The 1p/19q co-deletion genotype was determined via fluorescence in situ hybridization (FISH) or polymerase chain reaction (PCR) depending on the availability of the hospital. For patients in the TCIA cohort, 1p19q codeletion data were downloaded from TCGA and IvyGap data portal.

Expert tumor segmentation

For the HUP and TCIA cohorts, MR imaging for each patient was loaded into Matrix User (v2.2), and 3D FLAIR tumor regions were manually drawn slice-by-slice in the axial plane for the FLAIR image by a user (H.Z.) followed by editing by a radiologist (H.X.B). For the BWH cohort, FLAIR tumor regions were drawn with the 3D Slicer Editor and Segmentation Wizard module(https://www.slicer.org/wiki/Documentation/Nightly/Extensions/SegmentationWizard) on the FLAIR image (K.C.) and edited by an neuroradiologist (R.Y.H.) [30, 31]. For the MGH cohort, FLAIR tumor regions were drawn by a user (V.K.K., J.T.S.) and edited by a neurosurgery resident (A.B.) on the FLAIR image with 3D Slicer. We derived expert manual tumor segmentations for half of the patients. The entire abnormality was segmented (Fig. 1) on FLAIR image of each patient.

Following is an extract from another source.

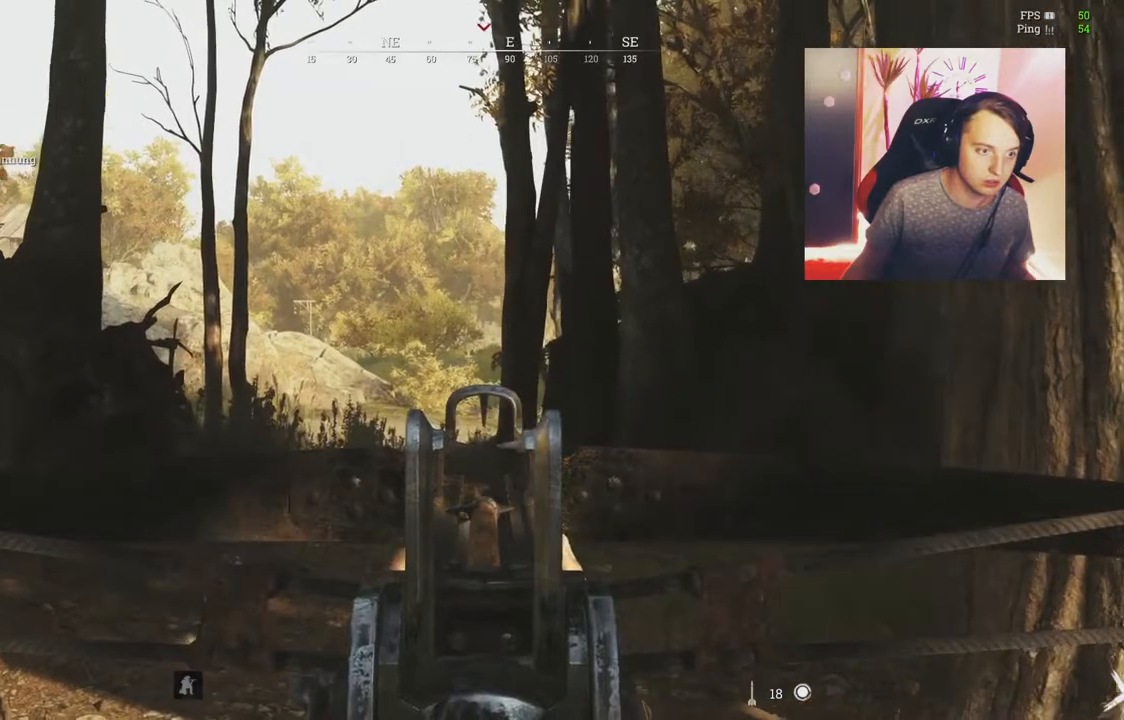
{"keys": ["a", "w"], "mouse": ["right"], "events": []}
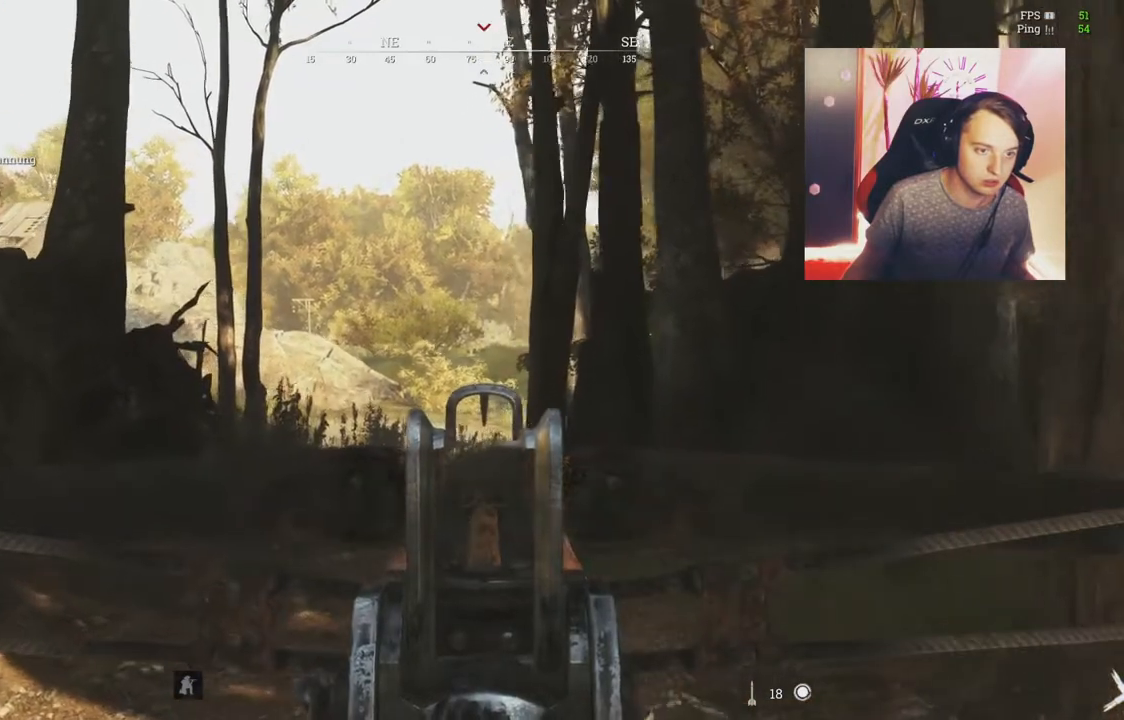
{"keys": ["a", "w"], "mouse": ["right"], "events": []}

We used FLAIR to draw the mask for the predictive model, then this FLAIR mask was applied to both contrast enhanced T1 and FLAIR sequences.

Fig. 1 — FLAIR tumor segmentation of a a grade II, b grade III, c grade IV. Segmentations shown are overlaid on axial, non-contrasted FLAIR image

Preprocessing

Brain extraction was performed using Robust Learning-Based Brain Extraction [32]. We then normalized the intensity values of each image to have zero mean and unit variance. To account for differences in image resolution, we resampled the images to isotropic 1 mm with linear interpolation. Similarly, the manual tumor segmentations were resampled using nearest neighbor interpolation.

MRI feature extraction

For each glioma case, we extracted 3 categories of features (histogram, shape and texture) from brain and tumor masks to maximize the characterization of the tumor. Eighteen types of histogram features were calculated: variance, skewness, kurtosis, standard deviation, maximum, mean, mean absolute deviation, minimum, range, root mean squared, uniformity, max probability, entropy, and intensity percentiles (10, 25, 50, 75, 90). Ten types of shape features were calculated: volume, number of centroids, surface area, compactness (calculated 2 different ways), solidity, maximum diameter, spherical disproportion, sphericity, and surface area to volume ratio. The ratios of different shape features were then calculated and also inputted as additional shape features. Types of texture features implemented included 8 texture features from the Gray-Level Co-occurrence Matrix (GLCM), 13 texture features from the Gray-Level Run-Length Matrix (GLRLM), 13 texture features from the Gray-Level Size Zone Matrix (GLSZM), and 5 texture features from the Neighborhood Gray-Tone Difference Matrix (NGTDM). Before automated features were calculated, the intensity of MR images was normalized to adjust for any differences in acquisition parameters. The intensity was normalized first by identifying the normal brain for each patient (non-skull and non-tumor regions, including both white matter and gray matter), followed by dividing the image intensity of the tumor region by the interquartile range of intensity values within the normal brain region. The magnetic field strength, resolution, and slice thickness, echo time and repetition time of pre-operative MR images from 4 institutions are attached in Supplementary Figs. 1, 2 and 3.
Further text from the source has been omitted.